Barbicane had set his chronometer to the tenth of a second by that of the engineer Murchison, who was entrusted with setting fire to the powder by means of the electric spark; the travellers shut up in the projectile could thus watch the impassive needle which was going to mark the precise instant of their departure.

The moment for saying farewell had come. The scene was touching; in spite of his gaiety Michel Ardan felt touched. J.T. Maston had found under his dry eyelids an ancient tear that he had, doubtless, kept for the occasion. He shed it upon the forehead of his dear president.

"Suppose I go too?" said he. "There is still time!"

"Impossible, old fellow," answered Barbicane.

A few moments later the three travelling companions were installed in the projectile, and had screwed down the door-plate, and the mouth of the Columbiad, entirely liberated, rose freely towards the sky.

Nicholl, Barbicane, and Michel Ardan were definitively walled up in their metal vehicle.

Who could predict the universal emotion then at its paroxysm?
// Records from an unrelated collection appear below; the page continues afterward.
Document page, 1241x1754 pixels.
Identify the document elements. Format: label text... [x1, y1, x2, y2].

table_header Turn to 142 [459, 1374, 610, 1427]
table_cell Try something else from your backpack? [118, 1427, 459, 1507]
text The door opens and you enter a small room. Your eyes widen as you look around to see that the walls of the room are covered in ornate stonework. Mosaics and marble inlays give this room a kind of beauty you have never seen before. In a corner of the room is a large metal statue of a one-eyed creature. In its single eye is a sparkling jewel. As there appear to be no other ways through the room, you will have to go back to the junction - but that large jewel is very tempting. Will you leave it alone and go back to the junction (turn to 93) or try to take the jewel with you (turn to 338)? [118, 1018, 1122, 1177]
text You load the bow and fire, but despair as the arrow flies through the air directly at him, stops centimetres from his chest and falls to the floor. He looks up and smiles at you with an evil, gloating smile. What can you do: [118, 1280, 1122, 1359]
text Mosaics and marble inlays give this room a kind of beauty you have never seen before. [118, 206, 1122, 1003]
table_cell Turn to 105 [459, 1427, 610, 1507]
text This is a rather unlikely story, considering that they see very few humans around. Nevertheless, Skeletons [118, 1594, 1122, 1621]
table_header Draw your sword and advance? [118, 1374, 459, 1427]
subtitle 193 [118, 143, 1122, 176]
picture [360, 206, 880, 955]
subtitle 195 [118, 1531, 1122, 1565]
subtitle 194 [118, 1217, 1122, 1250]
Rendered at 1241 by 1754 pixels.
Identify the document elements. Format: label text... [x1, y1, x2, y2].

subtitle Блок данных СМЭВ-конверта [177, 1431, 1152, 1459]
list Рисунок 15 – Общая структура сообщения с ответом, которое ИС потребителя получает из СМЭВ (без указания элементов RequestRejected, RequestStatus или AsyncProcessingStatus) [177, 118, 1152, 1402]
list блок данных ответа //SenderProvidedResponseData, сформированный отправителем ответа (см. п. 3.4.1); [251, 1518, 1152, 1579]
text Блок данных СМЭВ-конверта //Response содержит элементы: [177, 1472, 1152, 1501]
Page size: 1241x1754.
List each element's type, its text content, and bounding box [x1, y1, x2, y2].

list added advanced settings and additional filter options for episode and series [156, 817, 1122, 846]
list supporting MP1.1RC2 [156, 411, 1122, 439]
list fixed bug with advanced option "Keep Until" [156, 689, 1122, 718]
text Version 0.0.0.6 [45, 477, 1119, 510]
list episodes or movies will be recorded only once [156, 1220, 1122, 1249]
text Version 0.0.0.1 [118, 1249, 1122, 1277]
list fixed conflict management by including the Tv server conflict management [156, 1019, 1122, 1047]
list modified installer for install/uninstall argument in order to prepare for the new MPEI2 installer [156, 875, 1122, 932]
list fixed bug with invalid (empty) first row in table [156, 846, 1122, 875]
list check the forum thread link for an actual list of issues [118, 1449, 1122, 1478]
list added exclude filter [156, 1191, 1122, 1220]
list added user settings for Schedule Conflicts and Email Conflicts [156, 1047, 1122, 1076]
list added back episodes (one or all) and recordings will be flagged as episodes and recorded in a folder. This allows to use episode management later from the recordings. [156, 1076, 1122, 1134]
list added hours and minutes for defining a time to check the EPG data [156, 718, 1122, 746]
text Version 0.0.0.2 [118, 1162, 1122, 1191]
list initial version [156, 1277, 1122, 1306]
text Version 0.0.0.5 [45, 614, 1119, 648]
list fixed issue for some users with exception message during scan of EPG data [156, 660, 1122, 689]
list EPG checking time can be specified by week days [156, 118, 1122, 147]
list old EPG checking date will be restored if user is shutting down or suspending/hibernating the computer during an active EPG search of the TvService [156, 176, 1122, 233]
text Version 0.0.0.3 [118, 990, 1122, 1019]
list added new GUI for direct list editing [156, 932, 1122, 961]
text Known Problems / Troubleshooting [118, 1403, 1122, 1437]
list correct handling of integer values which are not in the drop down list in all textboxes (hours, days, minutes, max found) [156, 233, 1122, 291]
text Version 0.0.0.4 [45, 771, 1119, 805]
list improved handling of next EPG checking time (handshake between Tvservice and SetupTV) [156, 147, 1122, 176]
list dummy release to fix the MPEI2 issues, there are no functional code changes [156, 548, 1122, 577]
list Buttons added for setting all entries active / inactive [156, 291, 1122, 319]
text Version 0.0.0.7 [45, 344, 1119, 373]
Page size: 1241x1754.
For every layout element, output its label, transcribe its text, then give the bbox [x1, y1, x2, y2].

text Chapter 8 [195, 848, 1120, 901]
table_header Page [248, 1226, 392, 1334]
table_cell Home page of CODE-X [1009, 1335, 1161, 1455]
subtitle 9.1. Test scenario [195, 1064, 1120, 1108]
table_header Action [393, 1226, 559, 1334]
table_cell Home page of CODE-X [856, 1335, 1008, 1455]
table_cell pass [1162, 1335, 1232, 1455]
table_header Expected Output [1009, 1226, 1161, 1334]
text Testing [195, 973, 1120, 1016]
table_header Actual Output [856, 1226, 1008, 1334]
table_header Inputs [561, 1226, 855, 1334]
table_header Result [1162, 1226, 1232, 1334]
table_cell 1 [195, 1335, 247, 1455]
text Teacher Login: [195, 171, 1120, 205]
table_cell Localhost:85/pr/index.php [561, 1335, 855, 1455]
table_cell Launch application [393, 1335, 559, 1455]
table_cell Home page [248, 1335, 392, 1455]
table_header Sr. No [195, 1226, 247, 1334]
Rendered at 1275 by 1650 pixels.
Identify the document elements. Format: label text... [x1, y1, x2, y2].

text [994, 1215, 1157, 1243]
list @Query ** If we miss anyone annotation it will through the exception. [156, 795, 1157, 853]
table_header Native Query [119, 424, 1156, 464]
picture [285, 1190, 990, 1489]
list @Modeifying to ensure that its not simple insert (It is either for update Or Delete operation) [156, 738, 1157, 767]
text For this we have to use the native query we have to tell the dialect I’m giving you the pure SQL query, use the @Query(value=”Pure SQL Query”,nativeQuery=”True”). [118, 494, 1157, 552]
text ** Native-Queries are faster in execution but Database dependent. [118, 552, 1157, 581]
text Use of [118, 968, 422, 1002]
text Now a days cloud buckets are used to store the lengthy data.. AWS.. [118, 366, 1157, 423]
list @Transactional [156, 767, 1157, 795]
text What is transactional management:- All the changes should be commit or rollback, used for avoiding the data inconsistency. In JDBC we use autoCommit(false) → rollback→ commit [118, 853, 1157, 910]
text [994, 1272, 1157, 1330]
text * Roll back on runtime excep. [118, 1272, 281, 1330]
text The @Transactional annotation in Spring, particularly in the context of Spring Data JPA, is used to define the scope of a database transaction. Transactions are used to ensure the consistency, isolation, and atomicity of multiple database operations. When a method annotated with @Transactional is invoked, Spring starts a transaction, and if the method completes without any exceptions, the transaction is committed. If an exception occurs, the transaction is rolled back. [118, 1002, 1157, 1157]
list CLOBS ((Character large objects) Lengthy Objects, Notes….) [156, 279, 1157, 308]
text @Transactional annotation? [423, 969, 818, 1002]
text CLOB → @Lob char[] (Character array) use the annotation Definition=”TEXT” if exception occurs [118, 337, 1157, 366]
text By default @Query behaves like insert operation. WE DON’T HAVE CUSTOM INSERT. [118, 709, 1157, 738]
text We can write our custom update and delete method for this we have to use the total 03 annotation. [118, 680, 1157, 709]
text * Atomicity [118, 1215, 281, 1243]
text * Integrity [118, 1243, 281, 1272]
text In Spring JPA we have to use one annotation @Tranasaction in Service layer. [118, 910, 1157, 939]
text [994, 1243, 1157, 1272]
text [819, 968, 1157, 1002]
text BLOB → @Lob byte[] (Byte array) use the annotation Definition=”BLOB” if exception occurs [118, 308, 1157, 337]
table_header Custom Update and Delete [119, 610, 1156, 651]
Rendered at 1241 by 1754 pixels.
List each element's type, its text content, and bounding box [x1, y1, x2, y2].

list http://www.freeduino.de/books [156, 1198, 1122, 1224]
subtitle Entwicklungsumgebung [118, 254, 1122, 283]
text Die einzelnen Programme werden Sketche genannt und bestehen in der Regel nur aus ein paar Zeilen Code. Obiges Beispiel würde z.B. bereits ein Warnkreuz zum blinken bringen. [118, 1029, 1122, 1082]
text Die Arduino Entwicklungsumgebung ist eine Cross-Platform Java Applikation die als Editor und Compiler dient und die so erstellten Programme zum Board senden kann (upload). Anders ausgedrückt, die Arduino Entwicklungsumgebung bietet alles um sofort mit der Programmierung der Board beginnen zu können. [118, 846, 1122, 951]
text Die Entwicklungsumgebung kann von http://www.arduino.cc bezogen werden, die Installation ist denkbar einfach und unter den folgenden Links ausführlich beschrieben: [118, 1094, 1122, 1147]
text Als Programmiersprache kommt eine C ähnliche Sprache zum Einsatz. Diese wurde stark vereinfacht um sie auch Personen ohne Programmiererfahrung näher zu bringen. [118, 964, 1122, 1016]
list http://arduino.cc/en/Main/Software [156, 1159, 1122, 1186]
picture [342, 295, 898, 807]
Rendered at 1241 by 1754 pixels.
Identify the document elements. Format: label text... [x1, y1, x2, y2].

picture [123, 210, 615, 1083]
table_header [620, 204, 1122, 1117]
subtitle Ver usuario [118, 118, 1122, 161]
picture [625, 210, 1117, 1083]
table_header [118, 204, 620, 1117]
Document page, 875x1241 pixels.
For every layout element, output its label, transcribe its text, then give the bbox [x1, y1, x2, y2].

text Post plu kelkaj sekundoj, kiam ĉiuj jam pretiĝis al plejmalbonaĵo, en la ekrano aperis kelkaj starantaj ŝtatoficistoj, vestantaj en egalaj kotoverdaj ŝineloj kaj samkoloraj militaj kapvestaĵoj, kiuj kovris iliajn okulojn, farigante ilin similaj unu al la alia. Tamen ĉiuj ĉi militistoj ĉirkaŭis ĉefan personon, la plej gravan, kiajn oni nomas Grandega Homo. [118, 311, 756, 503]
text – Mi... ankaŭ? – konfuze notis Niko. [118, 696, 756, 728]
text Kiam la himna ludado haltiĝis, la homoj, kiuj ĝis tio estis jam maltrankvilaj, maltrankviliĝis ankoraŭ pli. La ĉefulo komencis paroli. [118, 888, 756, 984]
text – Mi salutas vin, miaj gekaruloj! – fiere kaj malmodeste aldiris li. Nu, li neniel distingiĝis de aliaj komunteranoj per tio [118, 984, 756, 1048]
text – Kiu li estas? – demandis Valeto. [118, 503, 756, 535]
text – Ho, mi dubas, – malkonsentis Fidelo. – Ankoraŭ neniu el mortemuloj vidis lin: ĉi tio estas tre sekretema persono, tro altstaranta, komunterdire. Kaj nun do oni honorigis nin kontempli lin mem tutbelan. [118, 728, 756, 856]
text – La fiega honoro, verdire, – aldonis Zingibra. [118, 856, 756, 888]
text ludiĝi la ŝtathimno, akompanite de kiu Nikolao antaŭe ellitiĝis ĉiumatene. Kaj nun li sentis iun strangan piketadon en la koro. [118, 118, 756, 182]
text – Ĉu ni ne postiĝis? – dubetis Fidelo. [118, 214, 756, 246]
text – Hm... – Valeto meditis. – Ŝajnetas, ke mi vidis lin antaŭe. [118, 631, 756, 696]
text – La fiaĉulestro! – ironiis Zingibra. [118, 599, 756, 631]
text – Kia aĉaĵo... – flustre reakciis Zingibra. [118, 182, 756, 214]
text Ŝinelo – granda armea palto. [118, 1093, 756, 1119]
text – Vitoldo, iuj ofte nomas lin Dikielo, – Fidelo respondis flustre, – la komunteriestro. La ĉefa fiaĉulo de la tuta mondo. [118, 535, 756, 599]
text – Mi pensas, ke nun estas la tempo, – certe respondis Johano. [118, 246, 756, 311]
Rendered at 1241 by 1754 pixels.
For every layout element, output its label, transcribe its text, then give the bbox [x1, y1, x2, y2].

The moon was rising in a firmament of limpid purity, outshining on her passage the twinkling fire of the stars; she passed over the constellation of the Twins, and was now nearly halfway between the horizon and the zenith.

A frightful silence hung over all that scene. There was not a breath of wind on the earth! Not a sound of breathing from the crowd! Hearts dared not beat. Every eye was fixed on the gaping mouth of the Columbiad.

Murchison watched the needle of his chronometer. Hardly forty seconds had to elapse before the moment of departure struck, and each one lasted a century!